Back

Tencent and UCLA Open-Source OpenSearch-VL, a Multimodal Deep Search Agent Framework

AI Models07.May.2026 10:173 min read

Tencent Hunyuan, in collaboration with UCLA and CUHK, has released OpenSearch-VL, an open-source framework for training multimodal large language model agents capable of active, multi-step search and reasoning. The project aims to close key reproducibility gaps in data pipelines, tool integration, and reinforcement learning recipes for deep search agents.

Tencent and UCLA Open-Source OpenSearch-VL, a Multimodal Deep Search Agent Framework

As multimodal large language models (MLLMs) rapidly evolve, the next frontier is enabling them to move beyond passive image understanding toward active evidence gathering and multi-step reasoning. This shift—from describing images to autonomously searching, verifying, and reasoning across modalities—has proven difficult to reproduce in open research due to gaps in high-quality training data, trajectory synthesis methods, and reinforcement learning (RL) recipes.

Tencent Hunyuan, working with researchers from the University of California, Los Angeles (UCLA) and The Chinese University of Hong Kong (CUHK), is attempting to close that gap with the release of OpenSearch-VL, an open-source multimodal deep search agent framework. The team has published a technical paper and plans to release datasets, code, and model weights to support reproducibility and further research.

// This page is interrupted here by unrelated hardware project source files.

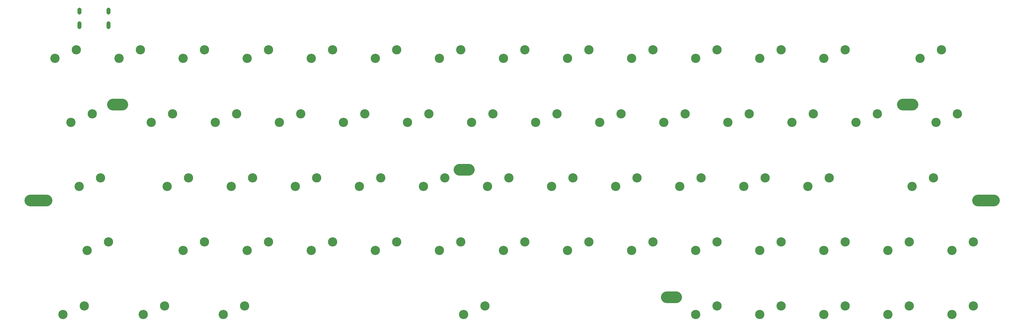
<source format=gts>
G04 Layer: TopSolderMaskLayer*
G04 EasyEDA v6.4.5, 2020-09-08T15:15:43+08:00*
G04 f0e53531bd8345db8f7cb9e7e530f99a,98eef565fa774a6b8f51c3c50c7f61d6,10*
G04 Gerber Generator version 0.2*
G04 Scale: 100 percent, Rotated: No, Reflected: No *
G04 Dimensions in millimeters *
G04 leading zeros omitted , absolute positions ,3 integer and 3 decimal *
%FSLAX33Y33*%
%MOMM*%
G90*
G71D02*

%ADD15C,3.499993*%
%ADD36C,1.203198*%
%ADD37C,2.743200*%

%LPD*%
G54D15*
G01X281143Y38251D02*
G01X285943Y38251D01*
G01X-566Y38251D02*
G01X4234Y38251D01*
G01X23984Y66841D02*
G01X26784Y66841D01*
G01X258863Y66841D02*
G01X261663Y66841D01*
G01X126973Y47431D02*
G01X129773Y47431D01*
G01X188613Y9521D02*
G01X191413Y9521D01*
G54D36*
G01X22704Y94184D02*
G01X22704Y94984D01*
G01X14064Y94184D02*
G01X14064Y94984D01*
G01X22704Y89884D02*
G01X22704Y90984D01*
G01X14064Y89884D02*
G01X14064Y90984D01*
G54D37*
G01X56792Y4302D03*
G01X63142Y6842D03*
G01X32983Y4302D03*
G01X39333Y6842D03*
G01X9173Y4302D03*
G01X15523Y6842D03*
G01X13933Y42402D03*
G01X20283Y44942D03*
G01X16312Y23352D03*
G01X22662Y25892D03*
G01X263962Y80502D03*
G01X270312Y83042D03*
G01X261582Y42402D03*
G01X267932Y44942D03*
G01X279832Y6842D03*
G01X273482Y4302D03*
G01X260782Y6842D03*
G01X254432Y4302D03*
G01X241732Y6842D03*
G01X235382Y4302D03*
G01X222692Y6842D03*
G01X216342Y4302D03*
G01X203632Y6842D03*
G01X197282Y4302D03*
G01X279832Y25892D03*
G01X273482Y23352D03*
G01X260782Y25892D03*
G01X254432Y23352D03*
G01X241732Y25892D03*
G01X235382Y23352D03*
G01X222692Y25892D03*
G01X216342Y23352D03*
G01X203632Y25892D03*
G01X197282Y23352D03*
G01X184592Y25892D03*
G01X178242Y23352D03*
G01X165532Y25892D03*
G01X159182Y23352D03*
G01X146482Y25892D03*
G01X140132Y23352D03*
G01X127442Y25892D03*
G01X121092Y23352D03*
G01X108392Y25892D03*
G01X102042Y23352D03*
G01X89342Y25892D03*
G01X82992Y23352D03*
G01X70282Y25892D03*
G01X63932Y23352D03*
G01X51232Y25892D03*
G01X44882Y23352D03*
G01X236972Y44942D03*
G01X230622Y42402D03*
G01X217922Y44942D03*
G01X211572Y42402D03*
G01X198872Y44942D03*
G01X192522Y42402D03*
G01X179822Y44942D03*
G01X173472Y42402D03*
G01X160772Y44942D03*
G01X154422Y42402D03*
G01X141722Y44942D03*
G01X135372Y42402D03*
G01X122672Y44942D03*
G01X116322Y42402D03*
G01X103622Y44942D03*
G01X97272Y42402D03*
G01X84572Y44942D03*
G01X78222Y42402D03*
G01X65522Y44943D03*
G01X59172Y42403D03*
G01X46472Y44943D03*
G01X40122Y42403D03*
G01X251262Y63992D03*
G01X244912Y61452D03*
G01X232212Y63992D03*
G01X225862Y61452D03*
G01X213162Y63992D03*
G01X206812Y61452D03*
G01X194112Y63992D03*
G01X187762Y61452D03*
G01X175062Y63992D03*
G01X168712Y61452D03*
G01X156012Y63992D03*
G01X149662Y61452D03*
G01X136962Y63992D03*
G01X130612Y61452D03*
G01X117912Y63992D03*
G01X111562Y61452D03*
G01X98862Y63992D03*
G01X92512Y61452D03*
G01X79812Y63992D03*
G01X73462Y61452D03*
G01X60762Y63992D03*
G01X54412Y61452D03*
G01X41712Y63992D03*
G01X35362Y61452D03*
G01X241742Y83042D03*
G01X235392Y80502D03*
G01X222692Y83042D03*
G01X216342Y80502D03*
G01X203642Y83042D03*
G01X197292Y80502D03*
G01X184582Y83042D03*
G01X178232Y80502D03*
G01X165532Y83042D03*
G01X159182Y80502D03*
G01X146492Y83042D03*
G01X140142Y80502D03*
G01X127442Y83042D03*
G01X121092Y80502D03*
G01X108382Y83042D03*
G01X102032Y80502D03*
G01X89332Y83042D03*
G01X82982Y80502D03*
G01X70282Y83042D03*
G01X63932Y80502D03*
G01X51243Y83042D03*
G01X44893Y80502D03*
G01X32182Y83042D03*
G01X25832Y80502D03*
G01X13143Y83042D03*
G01X6793Y80502D03*
G01X268722Y61452D03*
G01X275072Y63992D03*
G01X11553Y61452D03*
G01X17903Y63992D03*
G01X128232Y4302D03*
G01X134582Y6842D03*
M00*
M02*

</source>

From Passive Vision to Active Search

Traditional vision-language models excel at recognizing and describing visual content. However, real-world problem solving often requires multi-hop reasoning: identifying visual clues, issuing search queries, filtering results, and synthesizing external knowledge. According to the researchers, a key bottleneck has been the lack of structured, high-quality training trajectories that teach models how to perform these steps sequentially.

To address this, OpenSearch-VL introduces a data production pipeline built on Wikipedia’s hyperlink graph. The system samples relational paths between entities and converts them into multi-hop question-answering tasks. To prevent shortcut learning, the team applies entity rewriting techniques that obscure direct answers and incorporates source-code anchor-based visual grounding, forcing the model to identify relevant visual cues before invoking external tools.

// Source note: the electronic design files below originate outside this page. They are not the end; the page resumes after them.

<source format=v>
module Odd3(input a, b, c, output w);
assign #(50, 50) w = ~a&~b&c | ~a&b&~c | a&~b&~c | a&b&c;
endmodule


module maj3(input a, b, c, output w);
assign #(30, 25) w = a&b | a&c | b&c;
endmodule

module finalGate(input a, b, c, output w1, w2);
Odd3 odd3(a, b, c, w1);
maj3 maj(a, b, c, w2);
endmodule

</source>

The project includes two primary datasets:

SearchVL-SFT, with 36,000 supervised fine-tuning trajectories.
SearchVL-RL, with 8,000 reinforcement learning training samples.

A Tool-Rich Multimodal Environment

Unlike text-only search agents, OpenSearch-VL integrates a broader tool ecosystem tailored to multimodal inputs. In practical scenarios, user-submitted images may be blurry, skewed, or low resolution, limiting downstream retrieval performance.

To compensate, the framework equips the agent with multiple preprocessing and retrieval tools, including:

Web search and reverse image search
Optical character recognition (OCR)
Image cropping and sharpening
Super-resolution reconstruction
Perspective correction

This design encourages “active perception,” where the agent first enhances or repairs visual input before initiating knowledge retrieval. The result is improved robustness and search accuracy in complex, real-world conditions.

Learning From Failure: Multi-Round Fault-Aware GRPO

Long-horizon tool use introduces cascading failure risks: a timeout or incorrect call can derail the entire reasoning chain. Conventional RL methods often discard failed trajectories, wasting potentially useful intermediate reasoning steps.

OpenSearch-VL proposes a “multi-round fault-aware GRPO” algorithm to address this inefficiency. The approach identifies failure points in tool calls, masks invalid post-failure signals, and applies one-sided advantage clamping to preserve useful reasoning steps that occurred before the error. This enables the model to learn effective exploration strategies even when tasks do not fully succeed.

Benchmark Performance and Open Research Implications

In evaluations across seven mainstream multimodal deep search benchmarks, OpenSearch-VL reportedly improves average performance by more than 10 percentage points. On selected tasks, its results approach those of leading proprietary commercial systems, according to the research team.

If validated by the broader community, the release could help standardize training practices for multimodal search agents and reduce reliance on closed ecosystems. By open-sourcing data pipelines, training recipes, and tool integration frameworks, the collaborators aim to provide a reproducible foundation for researchers building next-generation multimodal agents.

The project underscores a broader trend in AI research: shifting from static perception models to interactive systems capable of structured reasoning, tool use, and adaptive recovery from failure—key ingredients for more capable autonomous agents.